My hon. Friend the Member for Gosport, having skilfully rumbled the shadow Secretary of State, showed how Sure Start centres can transform the lives of our constituents. As usual, that skilful, well-informed paragon of reasonableness—Mr Field—made a very important point about ring-fencing and payment by results. His point on the latter was absolutely right. The question we should ask is this: are more children being made school-ready as a result of spending on children’s centres? He is right that payment should flow on that basis.
I hope that we do not need to ring-fence money. Rather, I hope that local authorities spend money and do the right thing in the interests of their constituents. They are best placed to decide on that, and I do not want to ring-fence money if their decisions produce the right results.
My hon. Friend Richard Fuller spoke of our shared commitment to children’s centres, but why do only some councils choose to close children’s centres while others manage not to do so? Why are some councils adding to their reserves rather than trimming back on overheads before they look to trim spending on Sure Start?
Mr Sheerman, who as we all know has form on early intervention, made an important point about the strong correlation with those not in education, employment or training. He said that much of the thinking on early intervention and Sure Start is backed by empirical research, which is what we want. The Government are interested in qualitative research on the outcomes of children’s centres. The entire Opposition argument is based on quantitative analysis and figures. The Government want better Sure Start centres, producing better services for better effects on the children who desperately need them, particularly those from the most deprived communities.
Let me be clear yet again that this coalition Government are 100% committed to Sure Start. We always have been. Early years is a priority, and Sure Start has proven itself as a programme that has the capacity to be life changing. We have no intention of forgetting that; on the contrary, we want to build on the success of Sure Start and to put it at the heart of our approach to early intervention. We want to narrow gaps in achievement and improve social mobility, which the previous Government singularly failed to do as they presided over an unprecedented widening of the poverty gap.

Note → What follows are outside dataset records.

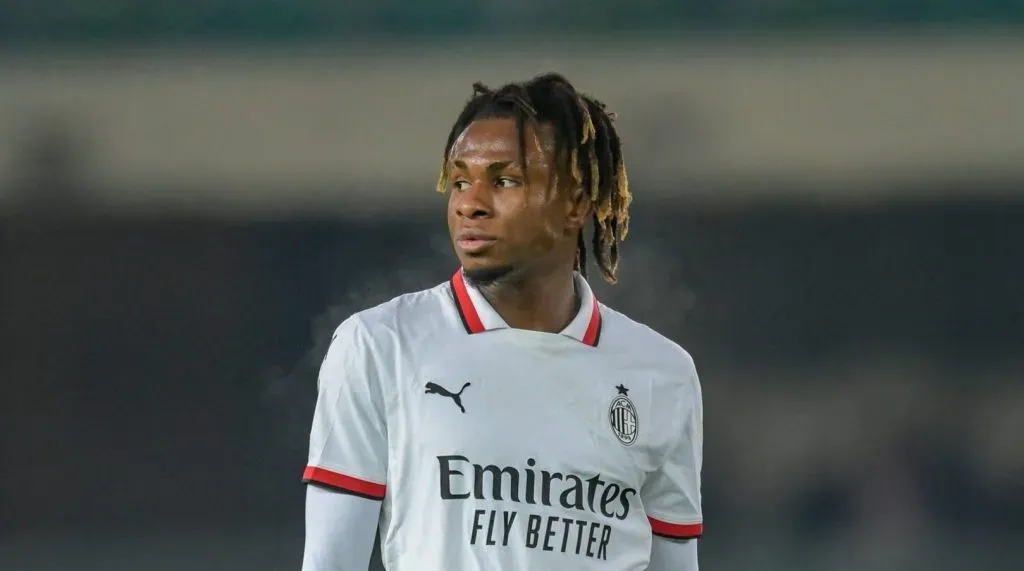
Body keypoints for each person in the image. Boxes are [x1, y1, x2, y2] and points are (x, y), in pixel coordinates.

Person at [301, 73, 703, 571]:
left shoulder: (663, 372)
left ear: (576, 203)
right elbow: (330, 562)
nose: (470, 203)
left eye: (504, 181)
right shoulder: (381, 345)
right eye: (460, 181)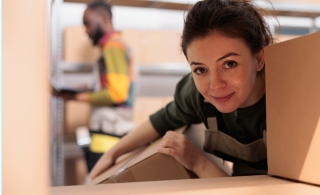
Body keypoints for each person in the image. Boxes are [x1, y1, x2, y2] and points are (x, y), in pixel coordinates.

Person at [89, 0, 273, 179]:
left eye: (229, 64)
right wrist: (112, 154)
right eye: (200, 69)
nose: (215, 85)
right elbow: (162, 120)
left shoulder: (287, 99)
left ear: (258, 59)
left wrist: (199, 163)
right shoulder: (195, 93)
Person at [59, 1, 136, 172]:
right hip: (112, 133)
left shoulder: (113, 47)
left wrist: (77, 97)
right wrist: (89, 89)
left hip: (109, 135)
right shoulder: (113, 46)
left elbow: (117, 94)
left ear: (104, 19)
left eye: (88, 23)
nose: (85, 30)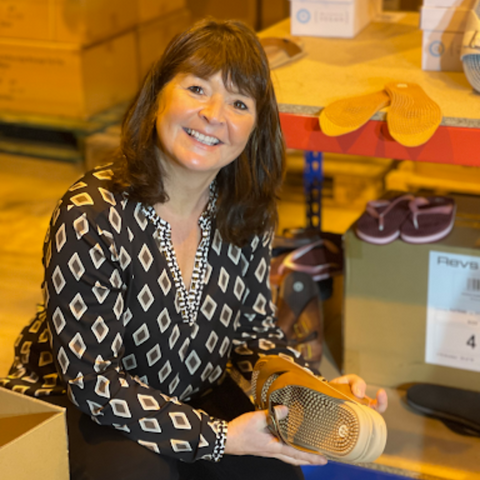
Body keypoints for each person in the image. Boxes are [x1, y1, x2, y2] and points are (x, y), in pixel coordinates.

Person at [0, 19, 387, 480]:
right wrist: (221, 437)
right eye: (198, 89)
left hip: (193, 387)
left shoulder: (247, 213)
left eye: (239, 102)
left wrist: (315, 388)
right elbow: (92, 381)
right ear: (158, 96)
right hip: (92, 403)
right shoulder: (91, 213)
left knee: (275, 475)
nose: (214, 114)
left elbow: (251, 332)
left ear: (253, 130)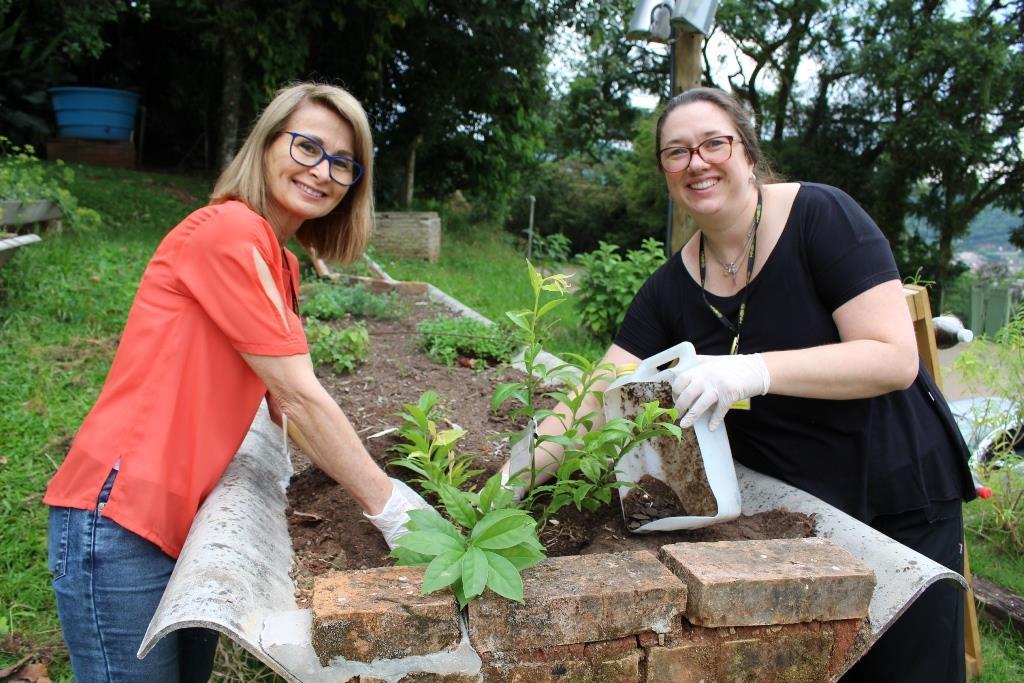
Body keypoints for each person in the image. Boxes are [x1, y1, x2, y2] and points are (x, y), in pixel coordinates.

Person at [502, 87, 976, 683]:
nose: (696, 162)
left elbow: (891, 358)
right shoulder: (671, 288)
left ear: (747, 152)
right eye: (676, 153)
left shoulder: (821, 217)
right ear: (666, 173)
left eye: (713, 143)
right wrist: (507, 482)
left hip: (895, 490)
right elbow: (598, 397)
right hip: (799, 510)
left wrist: (753, 369)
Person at [43, 82, 432, 682]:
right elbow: (301, 397)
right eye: (306, 147)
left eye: (343, 163)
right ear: (266, 143)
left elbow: (282, 402)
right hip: (121, 515)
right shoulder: (227, 232)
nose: (322, 171)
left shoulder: (280, 259)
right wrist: (391, 508)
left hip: (184, 513)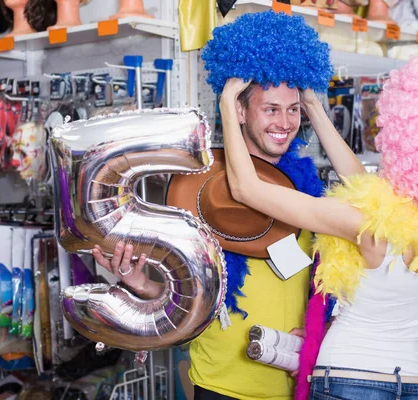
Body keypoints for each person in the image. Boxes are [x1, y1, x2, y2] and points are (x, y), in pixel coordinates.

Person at [220, 50, 418, 400]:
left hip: (349, 377)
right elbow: (362, 185)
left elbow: (246, 188)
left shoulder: (366, 225)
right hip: (413, 382)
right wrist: (314, 108)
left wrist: (229, 103)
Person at [92, 10, 337, 400]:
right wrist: (139, 283)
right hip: (221, 386)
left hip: (298, 384)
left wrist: (321, 330)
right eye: (271, 108)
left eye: (293, 110)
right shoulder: (201, 192)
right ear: (239, 110)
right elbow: (183, 296)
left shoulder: (309, 193)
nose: (285, 122)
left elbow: (337, 286)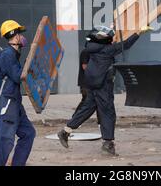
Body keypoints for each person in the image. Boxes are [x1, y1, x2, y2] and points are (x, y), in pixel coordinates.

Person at [57, 24, 152, 155]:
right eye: (110, 38)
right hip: (103, 85)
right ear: (104, 39)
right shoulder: (107, 50)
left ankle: (65, 131)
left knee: (87, 109)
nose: (112, 39)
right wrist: (139, 33)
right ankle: (108, 143)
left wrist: (110, 27)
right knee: (107, 112)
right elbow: (126, 44)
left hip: (92, 84)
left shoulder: (91, 46)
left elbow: (103, 37)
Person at [0, 20, 36, 166]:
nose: (21, 37)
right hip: (7, 102)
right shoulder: (7, 55)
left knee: (28, 133)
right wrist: (28, 65)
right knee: (6, 140)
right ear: (14, 35)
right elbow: (18, 77)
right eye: (19, 33)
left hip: (15, 102)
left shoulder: (13, 54)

However, this Government believe that the best way to do that is through greater local decision making and accountability, greater involvement of organisations that have proven expertise in service delivery, and the greater use of evidence-based intervention. We want children’s centres to provide the foundation for stronger earlier support, retaining a network of children’s centres that offers universal services that are accessible to all families, but with targeted support for those families who are in greatest need.
This coalition Government are 100% committed to Sure Start children’s centres, but reform is needed to make them more effective in providing a universal service that is focused more effectively on families in greatest need. This Government, however, have an approach to reform that is radically different from that of the previous Government. Children’s centres need to have more flexibility to do more to help the families in the greatest need, to involve a greater diversity of providers and to be more accountable to local communities. There are no easy solutions or quick fixes, but it is time we trusted local authorities to make the right decisions for local people—we do, but Labour does not, and that is why I urge the House to vote against this opportunistic motion.